Jackson chose 640 Merchant Navy volunteers to man QE2 and she steamed unescorted, via Freetown and Ascension Island, to ***berland Sound in South Georgia, 800 hundred miles east of the Falklands. 

QE2's speed enabled her to reach the South Atlantic in only 12 days, but once there Jackson reverted to age-old measures to protect his ship. Slowing to nine knots, he hid from aircraft under the overcast skies, and, switching off his radar and radio, he navigated by eye among the icebergs, zigzagging to avoid detection by submarines. 

As so often in war at sea, the weather was a greater threat than the enemy. In the fog and snow he was mindful of the fate of the Titanic. The largest iceberg Jackson saw was 300ft high and a mile long. Three days later, on a black, moonless night, he crept into his anchorage and began at once to transfer his troops and 2,000 tons of stores and ammunition to waiting ships. 
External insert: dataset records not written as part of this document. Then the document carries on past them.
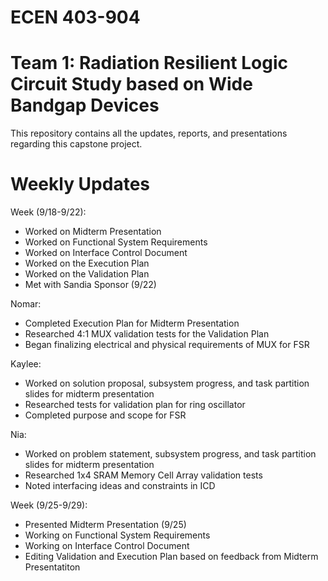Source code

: # ECEN 403-904
# Team 1: Radiation Resilient Logic Circuit Study based on Wide Bandgap Devices

This repository contains all the updates, reports, and presentations regarding this capstone project.

# Weekly Updates
Week (9/18-9/22): 
- Worked on Midterm Presentation
- Worked on Functional System Requirements
- Worked on Interface Control Document
- Worked on the Execution Plan
- Worked on the Validation Plan
- Met with Sandia Sponsor (9/22)

Nomar:
- Completed Execution Plan for Midterm Presentation
- Researched 4:1 MUX validation tests for the Validation Plan
- Began finalizing electrical and physical requirements of MUX for FSR

Kaylee:
- Worked on solution proposal, subsystem progress, and task partition slides for midterm presentation
- Researched tests for validation plan for ring oscillator
- Completed purpose and scope for FSR

Nia:
- Worked on problem statement, subsystem progress, and task partition slides for midterm presentation
- Researched 1x4 SRAM Memory Cell Array validation tests
- Noted interfacing ideas and constraints in ICD

Week (9/25-9/29):
- Presented Midterm Presentation (9/25)
- Working on Functional System Requirements
- Working on Interface Control Document
- Editing Validation and Execution Plan based on feedback from Midterm Presentatiton
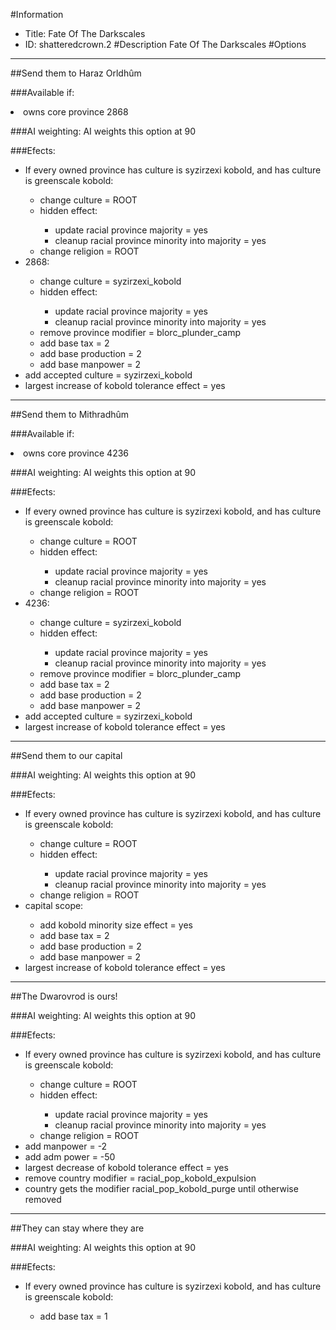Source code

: #Information
 - Title: Fate Of The Darkscales
 - ID: shatteredcrown.2
#Description
Fate Of The Darkscales
#Options

___
##Send them to Haraz Orldhûm

###Available if:
<li>owns core province 2868</li>

###AI weighting:
AI weights this option at 90


###Efects:<ul><li>If every owned province has culture is syzirzexi kobold, and has culture is greenscale kobold:</li><ul><li>change culture = ROOT</li><li>hidden effect:</li><ul><li>update racial province majority = yes</li><li>cleanup racial province minority into majority = yes</li></ul><li>change religion = ROOT</li></ul><li>2868:</li><ul><li>change culture = syzirzexi_kobold</li><li>hidden effect:</li><ul><li>update racial province majority = yes</li><li>cleanup racial province minority into majority = yes</li></ul><li>remove province modifier = blorc_plunder_camp</li><li>add base tax = 2</li><li>add base production = 2</li><li>add base manpower = 2</li></ul><li>add accepted culture = syzirzexi_kobold</li><li>largest increase of kobold tolerance effect = yes</li></ul>

___
##Send them to Mithradhûm

###Available if:
<li>owns core province 4236</li>

###AI weighting:
AI weights this option at 90


###Efects:<ul><li>If every owned province has culture is syzirzexi kobold, and has culture is greenscale kobold:</li><ul><li>change culture = ROOT</li><li>hidden effect:</li><ul><li>update racial province majority = yes</li><li>cleanup racial province minority into majority = yes</li></ul><li>change religion = ROOT</li></ul><li>4236:</li><ul><li>change culture = syzirzexi_kobold</li><li>hidden effect:</li><ul><li>update racial province majority = yes</li><li>cleanup racial province minority into majority = yes</li></ul><li>remove province modifier = blorc_plunder_camp</li><li>add base tax = 2</li><li>add base production = 2</li><li>add base manpower = 2</li></ul><li>add accepted culture = syzirzexi_kobold</li><li>largest increase of kobold tolerance effect = yes</li></ul>

___
##Send them to our capital

###AI weighting:
AI weights this option at 90


###Efects:<ul><li>If every owned province has culture is syzirzexi kobold, and has culture is greenscale kobold:</li><ul><li>change culture = ROOT</li><li>hidden effect:</li><ul><li>update racial province majority = yes</li><li>cleanup racial province minority into majority = yes</li></ul><li>change religion = ROOT</li></ul><li>capital scope:</li><ul><li>add kobold minority size effect = yes</li><li>add base tax = 2</li><li>add base production = 2</li><li>add base manpower = 2</li></ul><li>largest increase of kobold tolerance effect = yes</li></ul>

___
##The Dwarovrod is ours!

###AI weighting:
AI weights this option at 90


###Efects:<ul><li>If every owned province has culture is syzirzexi kobold, and has culture is greenscale kobold:</li><ul><li>change culture = ROOT</li><li>hidden effect:</li><ul><li>update racial province majority = yes</li><li>cleanup racial province minority into majority = yes</li></ul><li>change religion = ROOT</li></ul><li>add manpower = -2</li><li>add adm power = -50</li><li>largest decrease of kobold tolerance effect = yes</li><li>remove country modifier = racial_pop_kobold_expulsion</li><li>country gets the modifier racial_pop_kobold_purge until otherwise removed</li></ul>

___
##They can stay where they are

###AI weighting:
AI weights this option at 90


###Efects:<ul><li>If every owned province has culture is syzirzexi kobold, and has culture is greenscale kobold:</li><ul><li>add base tax = 1</li></ul></ul>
Jackson embarked 650 survivors from the warships Antelope, Ardent and Coventry and in less than two days QE2 was on her way back to Southampton. 

There it took 60 days to turn her back into her normal guise as a luxury vessel. Cunard used the opportunity to give QE2 a £10 million refit and a new colour scheme, including a pearl-grey hull. 
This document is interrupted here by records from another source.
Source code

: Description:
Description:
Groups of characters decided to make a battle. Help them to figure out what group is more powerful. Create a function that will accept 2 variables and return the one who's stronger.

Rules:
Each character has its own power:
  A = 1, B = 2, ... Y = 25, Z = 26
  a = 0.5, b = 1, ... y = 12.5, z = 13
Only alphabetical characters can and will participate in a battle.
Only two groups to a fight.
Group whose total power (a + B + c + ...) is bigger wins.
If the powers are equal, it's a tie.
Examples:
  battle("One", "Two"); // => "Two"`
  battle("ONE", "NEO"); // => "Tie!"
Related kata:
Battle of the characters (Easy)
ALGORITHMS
Peter Jackson was born July 6 1922 at Cleethorpes, Lincolnshire, and educated at St James's choir school, Grimsby, until he went to sea as a 16-year-old midshipman with Alfred Holt's Blue Funnel line. His first ship was Helenus, trading to China, Japan and Australia. 

As a junior officer Jackson helped ferry the British Expeditionary Force to Cherbourg. He also took part in the Norwegian campaign, and, in the chartered Glen Affric, made repeated crossings in June 1940 to bring back troops from Dunkirk, Brest and St Jean de Luz. 

Sailing from New Orleans, Jackson's ship Mentor was torpedoed north of Cuba on May 28 1942 by the U-boat ace Hermann Rasch. Rasch surfaced in U-106 to question Jackson in his lifeboat, and though Jackson tried to give false information, it was evident that Rasch, who had sunk three ships in as many days, was working from intelligence he had received from agents in the United States. Jackson was adrift for five days before being rescued by another Blue Funnel ship, Antilochus, one of whose midshipmen was Robert Arnott, who would eventually relieve Jackson as master of the QE2. 

Jackson obtained his master's certificate in 1948, and his first command was the liner Franconia, in 1968. When he retired in 1983 Jackson had spent 36 years under the Cunard house flag, all but two of them at sea. He hated his one shore job, which was as marine superintendent. In 14 years as master Jackson had commanded all but one of the Cunard passenger liners. His favourite ship was the Coronia (nicknamed "The Green Goddess" for her hull colour), in which he met his second wife, who was serving on board as a nurse. 

Jackson loved music and played the piano to a high standard. He was pleased to meet and befriend many of the great entertainers of the age on Atlantic crossings. Once, after meeting Jackson going into a concert hall in Southampton, Mstislav Rostropovich altered the music programme to include a selection of nautical music "to honour my friend Captain Peter". 

A warm and modest man with a quiet sense of humour, Jackson also had a phenomenal memory for the names of the hundreds of passengers who had been in his care. He always left and entered Southampton with three long blasts on the ship's whistle, not a signal from the Rule of the Road, but a cryptic, romantic message to his wife. 

Peter Jackson died on Christmas Eve 2008. He married first, in 1949, Barbara Manders Priestley, who died in 1953. His second wife, Pamela, whom he married in 1957, survives him with their daughter. 

JC


----------